→ **Task item**: Copy out every line of the listing below word for word, keeping each line as it appears.

- Opening Delimiter -

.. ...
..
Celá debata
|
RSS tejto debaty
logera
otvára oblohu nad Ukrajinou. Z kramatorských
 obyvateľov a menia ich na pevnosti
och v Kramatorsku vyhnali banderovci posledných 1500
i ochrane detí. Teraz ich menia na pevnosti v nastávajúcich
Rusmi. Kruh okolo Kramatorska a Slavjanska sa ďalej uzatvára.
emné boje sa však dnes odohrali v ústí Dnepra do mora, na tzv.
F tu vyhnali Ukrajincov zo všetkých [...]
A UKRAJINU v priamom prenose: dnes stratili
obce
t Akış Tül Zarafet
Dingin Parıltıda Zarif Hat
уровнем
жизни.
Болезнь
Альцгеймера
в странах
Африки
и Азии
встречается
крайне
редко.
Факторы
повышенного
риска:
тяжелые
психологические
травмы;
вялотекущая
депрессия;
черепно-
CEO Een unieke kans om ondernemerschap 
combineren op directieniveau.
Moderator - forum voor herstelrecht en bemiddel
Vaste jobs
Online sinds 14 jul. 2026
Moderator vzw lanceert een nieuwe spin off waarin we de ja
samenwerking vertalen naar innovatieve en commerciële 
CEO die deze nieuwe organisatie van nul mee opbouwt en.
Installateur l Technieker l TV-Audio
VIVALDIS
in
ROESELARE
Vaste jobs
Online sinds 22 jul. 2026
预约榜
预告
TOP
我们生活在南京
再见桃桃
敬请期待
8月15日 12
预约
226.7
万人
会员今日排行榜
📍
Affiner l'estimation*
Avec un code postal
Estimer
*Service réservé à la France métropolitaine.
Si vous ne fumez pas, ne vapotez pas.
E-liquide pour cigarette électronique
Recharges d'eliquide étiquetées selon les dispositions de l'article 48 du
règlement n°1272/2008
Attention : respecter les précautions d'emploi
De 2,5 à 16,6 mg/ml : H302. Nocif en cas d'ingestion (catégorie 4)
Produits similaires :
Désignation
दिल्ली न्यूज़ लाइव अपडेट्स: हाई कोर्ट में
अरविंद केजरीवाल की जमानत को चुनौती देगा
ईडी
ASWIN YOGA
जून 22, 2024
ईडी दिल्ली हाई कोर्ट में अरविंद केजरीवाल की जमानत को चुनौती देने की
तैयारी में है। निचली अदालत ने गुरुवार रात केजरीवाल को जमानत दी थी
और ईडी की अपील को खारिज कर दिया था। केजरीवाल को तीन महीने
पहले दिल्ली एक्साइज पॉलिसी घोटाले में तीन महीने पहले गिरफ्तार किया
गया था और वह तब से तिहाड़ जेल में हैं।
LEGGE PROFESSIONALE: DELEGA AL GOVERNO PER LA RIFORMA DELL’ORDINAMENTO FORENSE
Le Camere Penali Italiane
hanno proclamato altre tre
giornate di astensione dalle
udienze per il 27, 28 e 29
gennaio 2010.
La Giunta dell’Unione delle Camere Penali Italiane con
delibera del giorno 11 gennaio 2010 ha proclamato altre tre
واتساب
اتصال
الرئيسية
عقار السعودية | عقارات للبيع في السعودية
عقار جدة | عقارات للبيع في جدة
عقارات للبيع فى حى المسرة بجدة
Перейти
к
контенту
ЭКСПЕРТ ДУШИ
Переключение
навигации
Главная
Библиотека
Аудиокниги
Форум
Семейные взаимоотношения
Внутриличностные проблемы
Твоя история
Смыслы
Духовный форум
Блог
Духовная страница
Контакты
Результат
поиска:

- Closing Delimiter -

→ **Reply to the task**:
.. ...
..
Celá debata
|
RSS tejto debaty
logera
otvára oblohu nad Ukrajinou. Z kramatorských
 obyvateľov a menia ich na pevnosti
och v Kramatorsku vyhnali banderovci posledných 1500
i ochrane detí. Teraz ich menia na pevnosti v nastávajúcich
Rusmi. Kruh okolo Kramatorska a Slavjanska sa ďalej uzatvára.
emné boje sa však dnes odohrali v ústí Dnepra do mora, na tzv.
F tu vyhnali Ukrajincov zo všetkých [...]
A UKRAJINU v priamom prenose: dnes stratili
obce
t Akış Tül Zarafet
Dingin Parıltıda Zarif Hat
уровнем
жизни.
Болезнь
Альцгеймера
в странах
Африки
и Азии
встречается
крайне
редко.
Факторы
повышенного
риска:
тяжелые
психологические
травмы;
вялотекущая
депрессия;
черепно-
CEO Een unieke kans om ondernemerschap 
combineren op directieniveau.
Moderator - forum voor herstelrecht en bemiddel
Vaste jobs
Online sinds 14 jul. 2026
Moderator vzw lanceert een nieuwe spin off waarin we de ja
samenwerking vertalen naar innovatieve en commerciële 
CEO die deze nieuwe organisatie van nul mee opbouwt en.
Installateur l Technieker l TV-Audio
VIVALDIS
in
ROESELARE
Vaste jobs
Online sinds 22 jul. 2026
预约榜
预告
TOP
我们生活在南京
再见桃桃
敬请期待
8月15日 12
预约
226.7
万人
会员今日排行榜
📍
Affiner l'estimation*
Avec un code postal
Estimer
*Service réservé à la France métropolitaine.
Si vous ne fumez pas, ne vapotez pas.
E-liquide pour cigarette électronique
Recharges d'eliquide étiquetées selon les dispositions de l'article 48 du
règlement n°1272/2008
Attention : respecter les précautions d'emploi
De 2,5 à 16,6 mg/ml : H302. Nocif en cas d'ingestion (catégorie 4)
Produits similaires :
Désignation
दिल्ली न्यूज़ लाइव अपडेट्स: हाई कोर्ट में
अरविंद केजरीवाल की जमानत को चुनौती देगा
ईडी
ASWIN YOGA
जून 22, 2024
ईडी दिल्ली हाई कोर्ट में अरविंद केजरीवाल की जमानत को चुनौती देने की
तैयारी में है। निचली अदालत ने गुरुवार रात केजरीवाल को जमानत दी थी
और ईडी की अपील को खारिज कर दिया था। केजरीवाल को तीन महीने
पहले दिल्ली एक्साइज पॉलिसी घोटाले में तीन महीने पहले गिरफ्तार किया
गया था और वह तब से तिहाड़ जेल में हैं।
LEGGE PROFESSIONALE: DELEGA AL GOVERNO PER LA RIFORMA DELL’ORDINAMENTO FORENSE
Le Camere Penali Italiane
hanno proclamato altre tre
giornate di astensione dalle
udienze per il 27, 28 e 29
gennaio 2010.
La Giunta dell’Unione delle Camere Penali Italiane con
delibera del giorno 11 gennaio 2010 ha proclamato altre tre
واتساب
اتصال
الرئيسية
عقار السعودية | عقارات للبيع في السعودية
عقار جدة | عقارات للبيع في جدة
عقارات للبيع فى حى المسرة بجدة
Перейти
к
контенту
ЭКСПЕРТ ДУШИ
Переключение
навигации
Главная
Библиотека
Аудиокниги
Форум
Семейные взаимоотношения
Внутриличностные проблемы
Твоя история
Смыслы
Духовный форум
Блог
Духовная страница
Контакты
Результат
поиска:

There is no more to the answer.